Revoir la gestion du bac
Mis sur l’eau en 1997 avec deux moteurs, le bac de Sorokoro n’avait jamais fait quinze jours en panne. « Depuis l’arrivée de ce bac en 1997, il n’a jamais subi une panne de quinze jours. C’est la première fois dans l’histoire de ce engin », témoigne Issouf Dembélé, chef du village de Sorokoro.
La raison avancée par nos interlocuteurs comme la principale cause de cette panne est la mauvaise gestion. « C’est le lendemain de la mise en place d’un comité de gestion que le bac est tombé en panne. Après vérification, nous avons constaté que le premier moteur ne marchait plus il y a cinq ans et qui n’a jamais été réparé. Aussi, il y avait plus de trois ans que le second moteur qui vient de tomber aussi en panne, n’avait pas bénéficié d’entretien. Le pire dans tout ça, c’est qu’il n’y avait pas de comité de gestion, encore moins une caisse. Dieu merci, nous avons eu un moteur que nous allons monter pour faire traverser rapidement les camions stationnés », explique Oumar Touré, chef de Subdivision des routes de Dioila.
Gninto Dembélé, le maire de la commune rurale de Dolendougou, déclare : « Si le bac fonctionne normalement, il peut faire une recette journalière allant jusqu’à 100 mille francs CFA. Malheureusement, il était mal géré. »
Trouver un autre gestionnaire
Madani Konaté, commerçant et transporteur, estime qu’il faut confier la gestion du bac aux transporteurs ou aux commerçants. « Aujourd’hui, nous sommes capables d’acheter des nouveaux moteurs ou même un nouveau bac. Mais, tant que sa gestion est opaque, nous ne sommes pas prêts à y jeter notre argent. On a une fois proposé aux autorités de Dioïla de nous louer ce bac durant toute la période de la crue de la rivière, mais elles ont refusé », souligne-t-il.
Selon Oumar Touré, il est préférable de transférer la gestion du bac à l’autorité routière. « Il faut confier la gestion du bac à la société civile ou à la mairie », souligne Arouna Fomba, transporteur. Lamine Dembélé, transporteur et leader de la société civile à Fana, propose que le bac soit géré par les villages environnants.
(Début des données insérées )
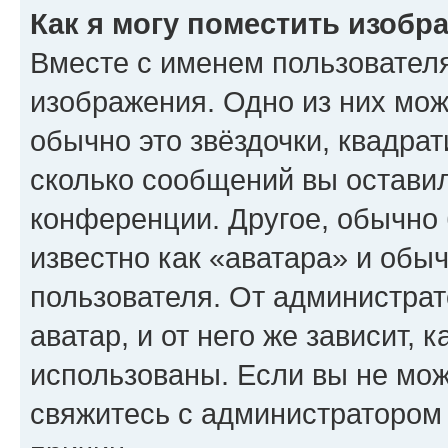
Как я могу поместить изобр
Вместе с именем пользователя
изображения. Одно из них мож
обычно это звёздочки, квадрат
сколько сообщений вы оставил
конференции. Другое, обычно 
известно как «аватара» и обы
пользователя. От администрат
аватар, и от него же зависит, 
использованы. Если вы не мож
свяжитесь с администратором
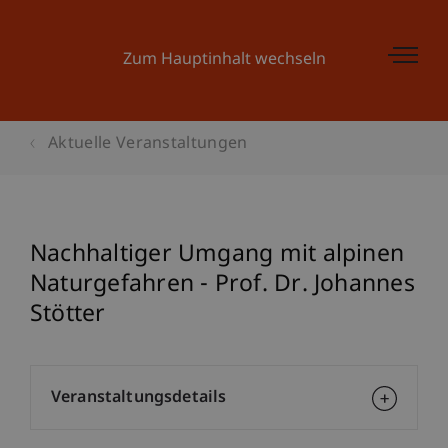
Zum Hauptinhalt wechseln
Aktuelle Veranstaltungen
Nachhaltiger Umgang mit alpinen
Naturgefahren - Prof. Dr. Johannes
Stötter
Veranstaltungsdetails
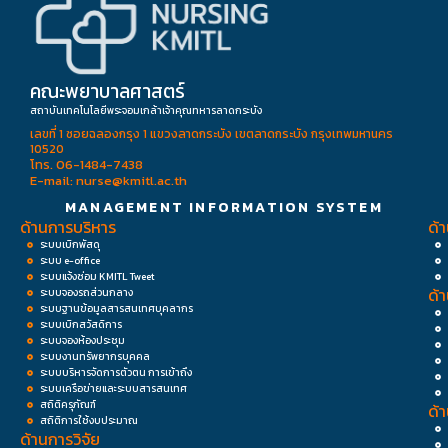
คณะพยาบาลศาสตร์
สถาบันเทคโนโลยีพระจอมเกล้าเจ้าคุณทหารลาดกระบัง
เลขที่ 1 ซอยฉลองกรุง 1 แขวงลาดกระบัง เขตลาดกระบัง กรุงเทพมหานคร
10520
โทร. 06-1484-7438
E-mail: nurse@kmitl.ac.th
MANAGEMENT INFORMATION SYSTEM
ด้านการบริหาร
ด้
ระบบเบิกพัสดุ
ระบบ e-office
ระบบแจ้งซ่อม KMITL Tweet
ด้
ระบบจองรถส่วนกลาง
ระบบฐานข้อมูลสารสนเทศบุคลากร
ระบบเบิกสวัสดิการ
ระบบจองห้องประชุม
ระบบงานทรัพยากรบุคคล
ระบบบริหารจัดการตัวตน การเข้าถึง
ระบบเครือข่ายและระบบสารสนเทศ
สถิติครุภัณฑ์
ด้
สถิติการใช้งบประมาณ
ด้านการวิจัย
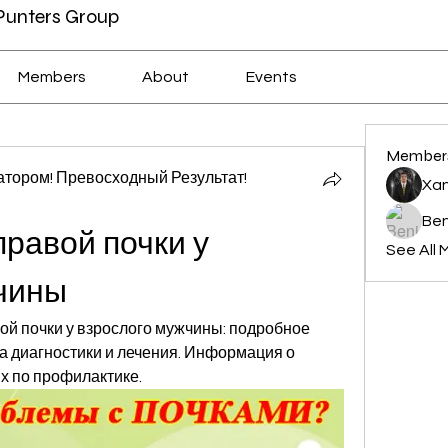
 Punters Group
Members
About
Events
Member
тором! Превосходный Результат!
Xan
Ben
равой почки у 
See All 
чины
й почки у взрослого мужчины: подробное 
 диагностики и лечения. Информация о 
х по профилактике.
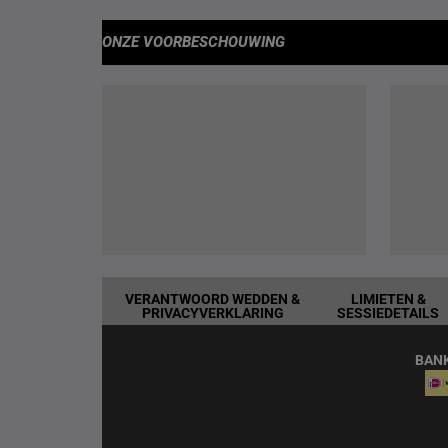
ONZE VOORBESCHOUWING
VERANTWOORD WEDDEN &
LIMIETEN &
PRIVACYVERKLARING
SESSIEDETAILS
BAN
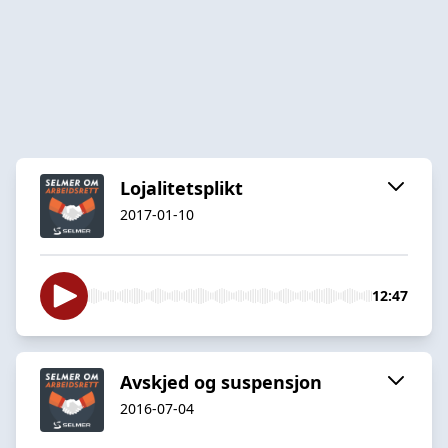
Lojalitetsplikt
2017-01-10
12:47
Avskjed og suspensjon
2016-07-04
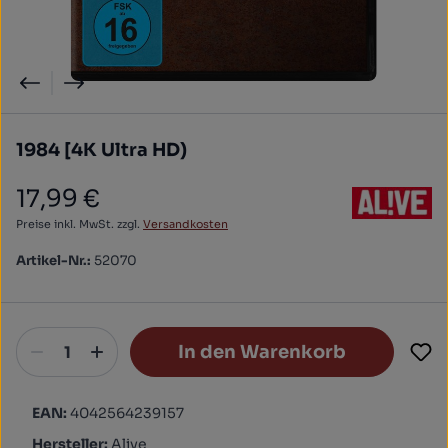
1984 [4K Ultra HD)
17,99 €
Regulärer Preis:
Preise inkl. MwSt. zzgl.
Versandkosten
Artikel-Nr.:
52070
In den Warenkorb
EAN:
4042564239157
Hersteller:
Alive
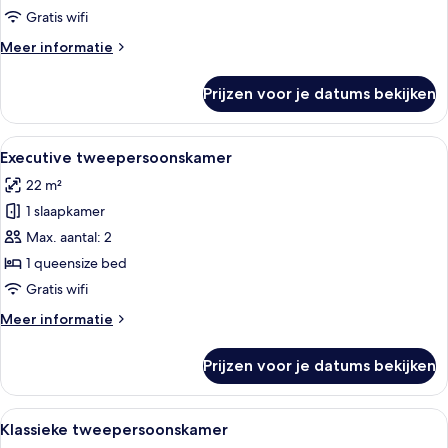
Gratis wifi
Meer
Meer informatie
details
over
Prijzen voor je datums bekijken
Superior
tweepersoonskamer
Alle
Een moderne hotelkamer met een groot
8
Executive tweepersoonskamer
foto's
22 m²
voor
1 slaapkamer
Executive
tweepersoonskamer
Max. aantal: 2
laden
1 queensize bed
Gratis wifi
Meer
Meer informatie
details
over
Prijzen voor je datums bekijken
Executive
tweepersoonskamer
Alle
Een hotelkamer met een groot bed, ee
4
Klassieke tweepersoonskamer
foto's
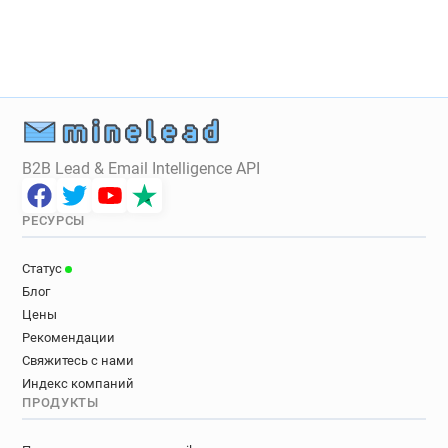
B2B Lead & Email Intelligence API
РЕСУРСЫ
Статус
Блог
Цены
Рекомендации
Свяжитесь с нами
Индекс компаний
ПРОДУКТЫ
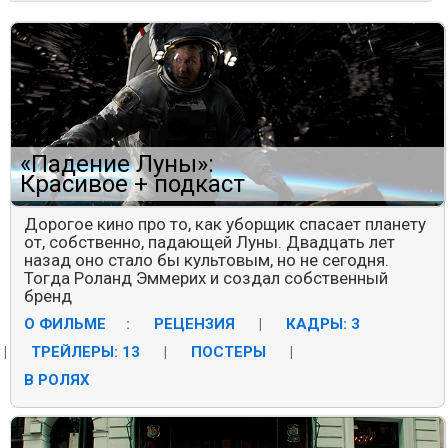
«Падение Луны»:
Красивое + подкаст
Дорогое кино про то, как уборщик спасает планету
от, собственно, падающей Луны. Двадцать лет
назад оно стало бы культовым, но не сегодня.
Тогда Роланд Эммерих и создал собственный
бренд
О ФИЛЬМЕ
:
РЕЦЕНЗИЯ
|
КАДРЫ: 3
|
ТРЕЙЛЕРЫ: 13
|
ПОСТЕРЫ
|
В РОЛЯХ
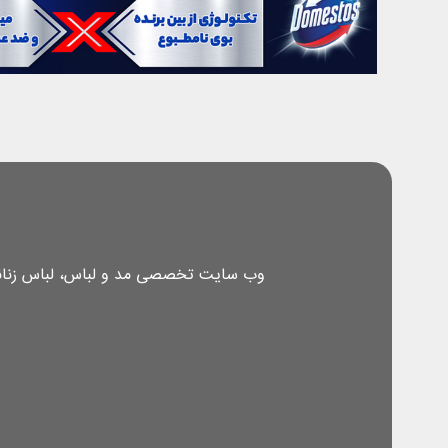
وب سایت تخصصی مد و لباس، لباس زنانه، 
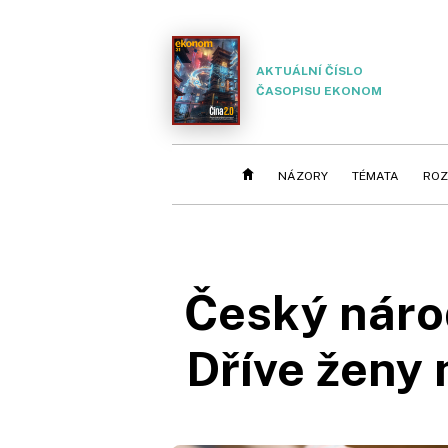
AKTUÁLNÍ ČÍSLO
ČASOPISU EKONOM
NÁZORY
TÉMATA
ROZ
Český náro
Dříve ženy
Dans l’ensemble, la plupart des acteurs locaux estiment que le bac n’est pas une solution durable. Ainsi, ils rappellent que le bitumage de l’axe Fana-Béléko-Mèna-Kignan-Doumanaba-Gongasso avec la construction d’un pont à Sorokoro est la seule solution durable permettant de désenclaver la localité, surtout en garantissant une meilleure mobilité. C’est aussi le combat du Mouvement Siraba depuis 2017, conformément à la promesse faite par le gouvernement en mai 2015 dans sa Déclaration de Politique Générale (DPG).